- **SHORT EXERCISE**
Exactly as they appear, output all of the entries.

- **DATA EXTRACT**
------------------------------------------------
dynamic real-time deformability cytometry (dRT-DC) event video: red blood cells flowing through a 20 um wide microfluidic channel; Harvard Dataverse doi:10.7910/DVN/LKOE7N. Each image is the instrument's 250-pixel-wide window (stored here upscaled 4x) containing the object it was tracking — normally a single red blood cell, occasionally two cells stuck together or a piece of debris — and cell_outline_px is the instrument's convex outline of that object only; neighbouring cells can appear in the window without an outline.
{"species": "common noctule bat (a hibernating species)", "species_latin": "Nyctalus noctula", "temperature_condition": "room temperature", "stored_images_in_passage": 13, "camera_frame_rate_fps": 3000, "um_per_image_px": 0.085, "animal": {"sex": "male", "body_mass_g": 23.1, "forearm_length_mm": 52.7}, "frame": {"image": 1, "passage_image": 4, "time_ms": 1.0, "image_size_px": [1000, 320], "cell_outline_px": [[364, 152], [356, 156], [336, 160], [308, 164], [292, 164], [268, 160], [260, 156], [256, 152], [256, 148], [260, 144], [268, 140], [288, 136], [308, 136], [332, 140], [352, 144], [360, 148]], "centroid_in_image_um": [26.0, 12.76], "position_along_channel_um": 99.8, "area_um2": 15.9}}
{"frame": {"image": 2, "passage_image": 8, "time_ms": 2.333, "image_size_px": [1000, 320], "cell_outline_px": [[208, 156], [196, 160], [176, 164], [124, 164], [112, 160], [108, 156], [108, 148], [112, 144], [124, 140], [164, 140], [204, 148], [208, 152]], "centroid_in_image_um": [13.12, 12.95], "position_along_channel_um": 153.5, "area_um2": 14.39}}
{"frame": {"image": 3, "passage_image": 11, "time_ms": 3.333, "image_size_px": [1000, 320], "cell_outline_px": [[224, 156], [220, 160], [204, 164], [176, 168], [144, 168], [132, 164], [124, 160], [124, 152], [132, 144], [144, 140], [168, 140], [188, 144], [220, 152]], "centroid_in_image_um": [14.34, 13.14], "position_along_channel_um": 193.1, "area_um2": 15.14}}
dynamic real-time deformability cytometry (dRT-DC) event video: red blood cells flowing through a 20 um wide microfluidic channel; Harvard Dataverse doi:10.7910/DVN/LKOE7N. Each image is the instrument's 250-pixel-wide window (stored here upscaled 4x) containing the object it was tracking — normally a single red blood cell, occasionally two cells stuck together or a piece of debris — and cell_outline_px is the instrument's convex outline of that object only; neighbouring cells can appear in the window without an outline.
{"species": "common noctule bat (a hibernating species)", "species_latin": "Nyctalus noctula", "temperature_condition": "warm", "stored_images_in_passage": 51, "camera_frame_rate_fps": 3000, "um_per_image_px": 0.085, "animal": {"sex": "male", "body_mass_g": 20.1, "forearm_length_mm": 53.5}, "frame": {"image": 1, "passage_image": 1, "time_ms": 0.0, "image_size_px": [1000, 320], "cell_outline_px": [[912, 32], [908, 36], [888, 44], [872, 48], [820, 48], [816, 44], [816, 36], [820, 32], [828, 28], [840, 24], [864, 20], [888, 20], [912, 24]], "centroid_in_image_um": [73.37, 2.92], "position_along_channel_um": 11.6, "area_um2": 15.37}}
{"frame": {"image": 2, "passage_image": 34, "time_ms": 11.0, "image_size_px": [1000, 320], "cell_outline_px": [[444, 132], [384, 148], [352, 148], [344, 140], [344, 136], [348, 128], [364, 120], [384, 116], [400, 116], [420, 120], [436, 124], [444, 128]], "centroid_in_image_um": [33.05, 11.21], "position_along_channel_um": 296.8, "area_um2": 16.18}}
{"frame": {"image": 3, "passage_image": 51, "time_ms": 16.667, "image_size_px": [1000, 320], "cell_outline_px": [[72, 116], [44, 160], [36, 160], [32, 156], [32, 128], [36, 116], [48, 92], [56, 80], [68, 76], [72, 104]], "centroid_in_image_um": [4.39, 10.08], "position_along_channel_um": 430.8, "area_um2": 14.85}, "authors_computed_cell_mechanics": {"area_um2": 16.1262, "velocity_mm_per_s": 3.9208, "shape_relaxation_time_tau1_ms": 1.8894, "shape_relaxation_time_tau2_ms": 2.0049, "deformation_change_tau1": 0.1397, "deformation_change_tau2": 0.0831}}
------------------------------------------------
- **SOLVED PROBLEM**
dynamic real-time deformability cytometry (dRT-DC) event video: red blood cells flowing through a 20 um wide microfluidic channel; Harvard Dataverse doi:10.7910/DVN/LKOE7N. Each image is the instrument's 250-pixel-wide window (stored here upscaled 4x) containing the object it was tracking — normally a single red blood cell, occasionally two cells stuck together or a piece of debris — and cell_outline_px is the instrument's convex outline of that object only; neighbouring cells can appear in the window without an outline.
{"species": "common noctule bat (a hibernating species)", "species_latin": "Nyctalus noctula", "temperature_condition": "room temperature", "stored_images_in_passage": 13, "camera_frame_rate_fps": 3000, "um_per_image_px": 0.085, "animal": {"sex": "male", "body_mass_g": 23.1, "forearm_length_mm": 52.7}, "frame": {"image": 1, "passage_image": 4, "time_ms": 1.0, "image_size_px": [1000, 320], "cell_outline_px": [[364, 152], [356, 156], [336, 160], [308, 164], [292, 164], [268, 160], [260, 156], [256, 152], [256, 148], [260, 144], [268, 140], [288, 136], [308, 136], [332, 140], [352, 144], [360, 148]], "centroid_in_image_um": [26.0, 12.76], "position_along_channel_um": 99.8, "area_um2": 15.9}}
{"frame": {"image": 2, "passage_image": 8, "time_ms": 2.333, "image_size_px": [1000, 320], "cell_outline_px": [[208, 156], [196, 160], [176, 164], [124, 164], [112, 160], [108, 156], [108, 148], [112, 144], [124, 140], [164, 140], [204, 148], [208, 152]], "centroid_in_image_um": [13.12, 12.95], "position_along_channel_um": 153.5, "area_um2": 14.39}}
{"frame": {"image": 3, "passage_image": 11, "time_ms": 3.333, "image_size_px": [1000, 320], "cell_outline_px": [[224, 156], [220, 160], [204, 164], [176, 168], [144, 168], [132, 164], [124, 160], [124, 152], [132, 144], [144, 140], [168, 140], [188, 144], [220, 152]], "centroid_in_image_um": [14.34, 13.14], "position_along_channel_um": 193.1, "area_um2": 15.14}}
dynamic real-time deformability cytometry (dRT-DC) event video: red blood cells flowing through a 20 um wide microfluidic channel; Harvard Dataverse doi:10.7910/DVN/LKOE7N. Each image is the instrument's 250-pixel-wide window (stored here upscaled 4x) containing the object it was tracking — normally a single red blood cell, occasionally two cells stuck together or a piece of debris — and cell_outline_px is the instrument's convex outline of that object only; neighbouring cells can appear in the window without an outline.
{"species": "common noctule bat (a hibernating species)", "species_latin": "Nyctalus noctula", "temperature_condition": "warm", "stored_images_in_passage": 51, "camera_frame_rate_fps": 3000, "um_per_image_px": 0.085, "animal": {"sex": "male", "body_mass_g": 20.1, "forearm_length_mm": 53.5}, "frame": {"image": 1, "passage_image": 1, "time_ms": 0.0, "image_size_px": [1000, 320], "cell_outline_px": [[912, 32], [908, 36], [888, 44], [872, 48], [820, 48], [816, 44], [816, 36], [820, 32], [828, 28], [840, 24], [864, 20], [888, 20], [912, 24]], "centroid_in_image_um": [73.37, 2.92], "position_along_channel_um": 11.6, "area_um2": 15.37}}
{"frame": {"image": 2, "passage_image": 34, "time_ms": 11.0, "image_size_px": [1000, 320], "cell_outline_px": [[444, 132], [384, 148], [352, 148], [344, 140], [344, 136], [348, 128], [364, 120], [384, 116], [400, 116], [420, 120], [436, 124], [444, 128]], "centroid_in_image_um": [33.05, 11.21], "position_along_channel_um": 296.8, "area_um2": 16.18}}
{"frame": {"image": 3, "passage_image": 51, "time_ms": 16.667, "image_size_px": [1000, 320], "cell_outline_px": [[72, 116], [44, 160], [36, 160], [32, 156], [32, 128], [36, 116], [48, 92], [56, 80], [68, 76], [72, 104]], "centroid_in_image_um": [4.39, 10.08], "position_along_channel_um": 430.8, "area_um2": 14.85}, "authors_computed_cell_mechanics": {"area_um2": 16.1262, "velocity_mm_per_s": 3.9208, "shape_relaxation_time_tau1_ms": 1.8894, "shape_relaxation_time_tau2_ms": 2.0049, "deformation_change_tau1": 0.1397, "deformation_change_tau2": 0.0831}}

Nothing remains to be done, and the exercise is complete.